#### [Task requirements]
Please extract every line in the data below that contains the word "trong" and copy each one in full. Case counts, so match only that exact capitalization.

[Start of section]

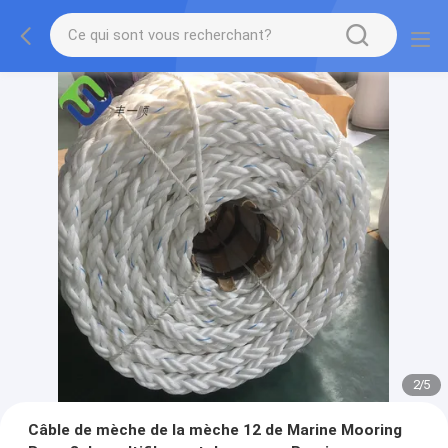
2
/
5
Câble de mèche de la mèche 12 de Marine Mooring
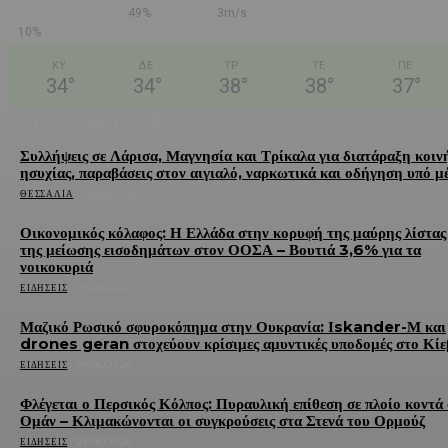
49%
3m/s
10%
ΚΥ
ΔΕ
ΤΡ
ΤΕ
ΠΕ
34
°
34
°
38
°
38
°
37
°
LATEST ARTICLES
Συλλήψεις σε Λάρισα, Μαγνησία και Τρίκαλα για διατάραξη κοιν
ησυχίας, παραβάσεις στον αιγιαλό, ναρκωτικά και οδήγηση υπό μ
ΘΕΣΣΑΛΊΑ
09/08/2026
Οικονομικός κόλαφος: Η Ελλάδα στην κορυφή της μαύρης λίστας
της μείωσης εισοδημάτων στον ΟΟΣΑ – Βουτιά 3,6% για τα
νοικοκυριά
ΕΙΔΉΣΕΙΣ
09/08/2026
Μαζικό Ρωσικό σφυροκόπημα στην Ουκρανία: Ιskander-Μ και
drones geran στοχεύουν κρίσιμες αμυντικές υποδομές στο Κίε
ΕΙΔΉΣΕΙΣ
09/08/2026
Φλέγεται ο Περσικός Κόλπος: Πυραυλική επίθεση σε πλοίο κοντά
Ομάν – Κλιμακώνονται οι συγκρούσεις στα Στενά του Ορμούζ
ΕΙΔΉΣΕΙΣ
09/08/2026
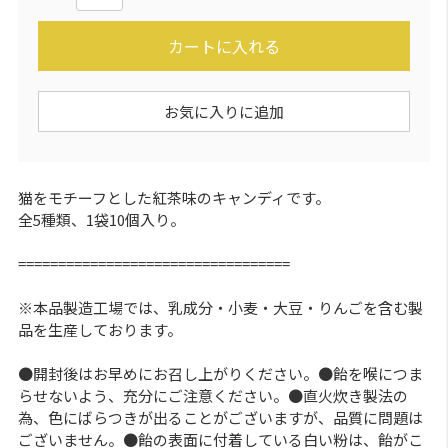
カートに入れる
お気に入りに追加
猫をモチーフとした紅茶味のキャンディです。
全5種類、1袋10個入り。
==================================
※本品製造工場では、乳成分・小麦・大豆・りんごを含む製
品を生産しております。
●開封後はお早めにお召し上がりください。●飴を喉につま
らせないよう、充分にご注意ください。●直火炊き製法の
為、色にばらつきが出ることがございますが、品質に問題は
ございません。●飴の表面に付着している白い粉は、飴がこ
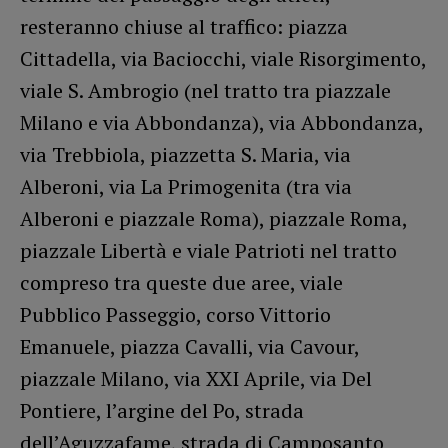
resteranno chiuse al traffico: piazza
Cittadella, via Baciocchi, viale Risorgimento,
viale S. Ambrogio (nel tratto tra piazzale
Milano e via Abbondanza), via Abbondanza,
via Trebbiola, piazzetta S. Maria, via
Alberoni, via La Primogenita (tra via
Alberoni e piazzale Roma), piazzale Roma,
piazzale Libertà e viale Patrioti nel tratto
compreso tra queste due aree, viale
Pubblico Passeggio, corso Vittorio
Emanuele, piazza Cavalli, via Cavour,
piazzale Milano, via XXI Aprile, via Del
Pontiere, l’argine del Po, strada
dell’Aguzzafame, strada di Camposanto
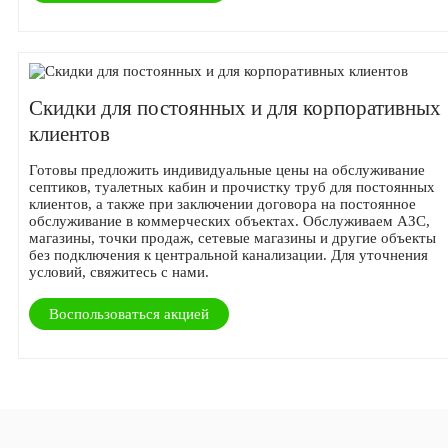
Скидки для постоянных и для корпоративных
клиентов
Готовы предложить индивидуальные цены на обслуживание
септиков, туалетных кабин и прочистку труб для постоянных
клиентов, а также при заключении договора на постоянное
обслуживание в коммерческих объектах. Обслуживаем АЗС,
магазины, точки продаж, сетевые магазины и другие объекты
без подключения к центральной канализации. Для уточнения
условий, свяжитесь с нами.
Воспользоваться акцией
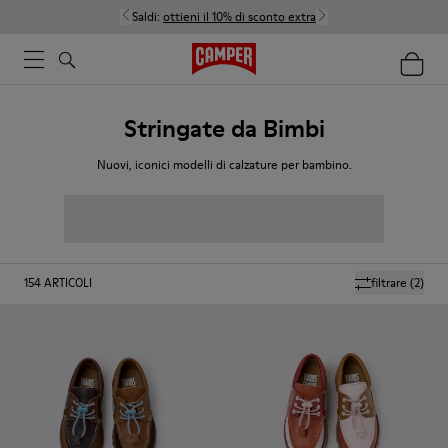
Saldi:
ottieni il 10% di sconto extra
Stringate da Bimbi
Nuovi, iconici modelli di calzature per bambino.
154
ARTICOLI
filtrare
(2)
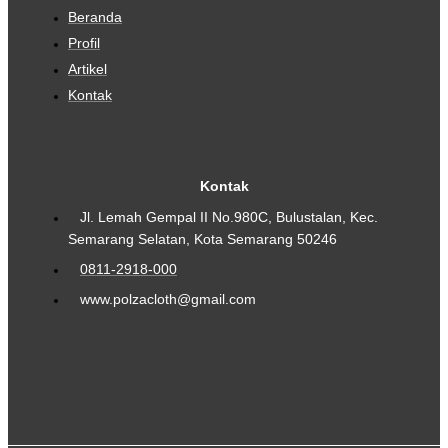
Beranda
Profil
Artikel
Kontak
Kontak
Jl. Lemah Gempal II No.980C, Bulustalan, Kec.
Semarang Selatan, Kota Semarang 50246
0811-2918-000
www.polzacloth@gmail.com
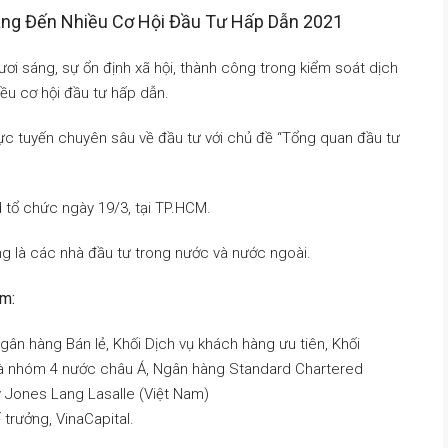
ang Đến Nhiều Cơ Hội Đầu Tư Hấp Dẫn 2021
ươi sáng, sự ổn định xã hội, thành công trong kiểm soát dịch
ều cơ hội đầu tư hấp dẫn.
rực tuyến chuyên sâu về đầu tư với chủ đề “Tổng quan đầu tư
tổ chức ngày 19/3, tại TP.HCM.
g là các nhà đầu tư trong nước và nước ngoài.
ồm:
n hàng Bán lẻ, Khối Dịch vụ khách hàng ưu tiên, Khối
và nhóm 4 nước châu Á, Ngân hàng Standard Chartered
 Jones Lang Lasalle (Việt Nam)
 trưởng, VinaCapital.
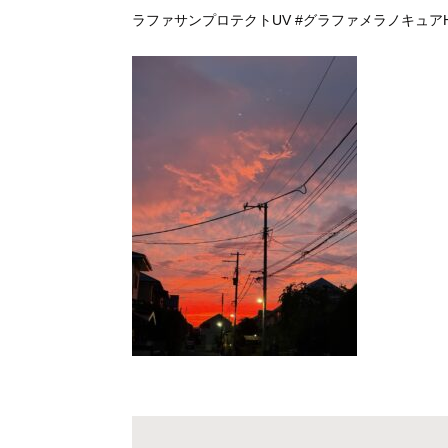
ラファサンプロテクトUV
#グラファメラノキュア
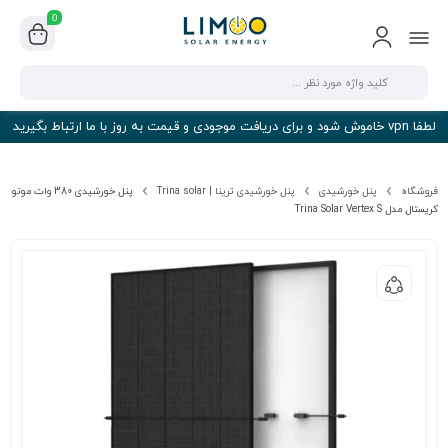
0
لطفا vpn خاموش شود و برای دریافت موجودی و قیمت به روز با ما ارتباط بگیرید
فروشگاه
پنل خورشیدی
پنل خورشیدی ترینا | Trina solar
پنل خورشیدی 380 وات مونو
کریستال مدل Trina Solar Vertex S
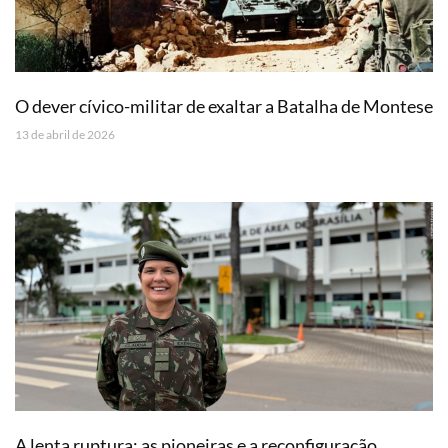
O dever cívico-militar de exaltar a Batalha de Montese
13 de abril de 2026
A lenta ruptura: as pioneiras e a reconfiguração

[End of section]
[Start of section]

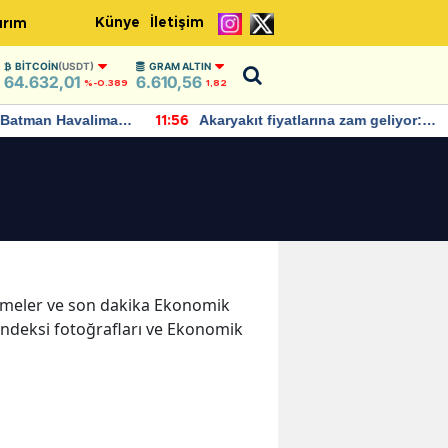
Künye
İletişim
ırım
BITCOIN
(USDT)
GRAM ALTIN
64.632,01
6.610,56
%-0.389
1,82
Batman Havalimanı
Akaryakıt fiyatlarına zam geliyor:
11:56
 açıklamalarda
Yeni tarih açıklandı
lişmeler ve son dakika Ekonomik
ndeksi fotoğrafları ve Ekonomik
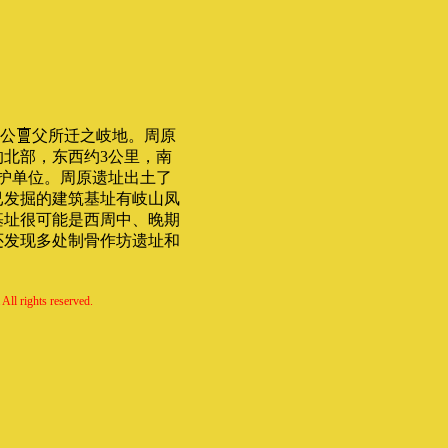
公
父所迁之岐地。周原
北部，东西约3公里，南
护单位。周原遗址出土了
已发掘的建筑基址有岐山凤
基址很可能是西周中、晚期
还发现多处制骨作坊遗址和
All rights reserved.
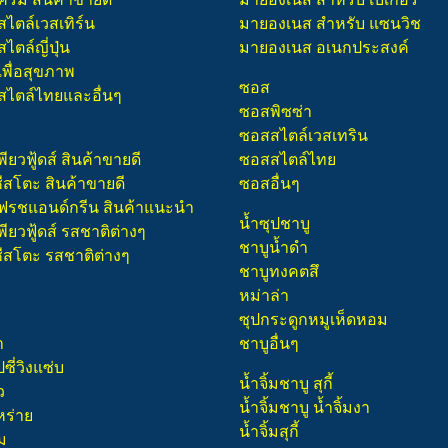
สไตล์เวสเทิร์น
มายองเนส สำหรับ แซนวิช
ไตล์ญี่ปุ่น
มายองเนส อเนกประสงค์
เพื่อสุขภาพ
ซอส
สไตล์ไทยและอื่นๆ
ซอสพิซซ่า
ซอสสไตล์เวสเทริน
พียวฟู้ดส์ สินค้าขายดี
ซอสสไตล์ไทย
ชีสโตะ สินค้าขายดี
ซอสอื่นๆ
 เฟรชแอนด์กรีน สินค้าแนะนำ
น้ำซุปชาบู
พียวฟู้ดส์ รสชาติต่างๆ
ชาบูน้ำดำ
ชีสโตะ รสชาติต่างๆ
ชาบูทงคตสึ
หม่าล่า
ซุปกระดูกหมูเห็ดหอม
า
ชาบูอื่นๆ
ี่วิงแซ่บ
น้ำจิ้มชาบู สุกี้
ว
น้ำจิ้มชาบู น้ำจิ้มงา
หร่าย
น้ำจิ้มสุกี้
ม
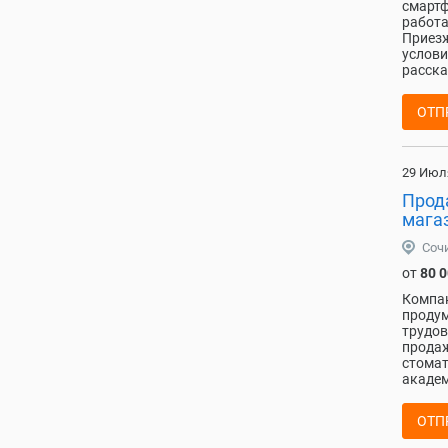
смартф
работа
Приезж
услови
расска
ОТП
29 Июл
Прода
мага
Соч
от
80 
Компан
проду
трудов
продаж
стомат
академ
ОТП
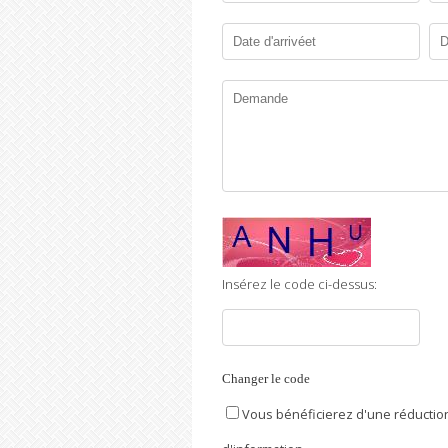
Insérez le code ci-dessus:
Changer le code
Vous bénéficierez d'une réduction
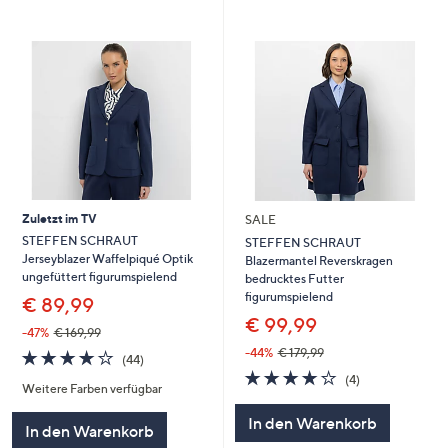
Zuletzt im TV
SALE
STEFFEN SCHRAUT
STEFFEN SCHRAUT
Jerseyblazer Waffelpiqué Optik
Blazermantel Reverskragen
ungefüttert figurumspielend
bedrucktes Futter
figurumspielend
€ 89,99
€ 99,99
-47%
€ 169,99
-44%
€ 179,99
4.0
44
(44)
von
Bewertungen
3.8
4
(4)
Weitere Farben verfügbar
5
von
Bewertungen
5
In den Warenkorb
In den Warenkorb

[End of section]

#### [Response to this exercise]
ươi sáng, sự ổn định xã hội, thành công trong kiểm soát dịch
g là các nhà đầu tư trong nước và nước ngoài.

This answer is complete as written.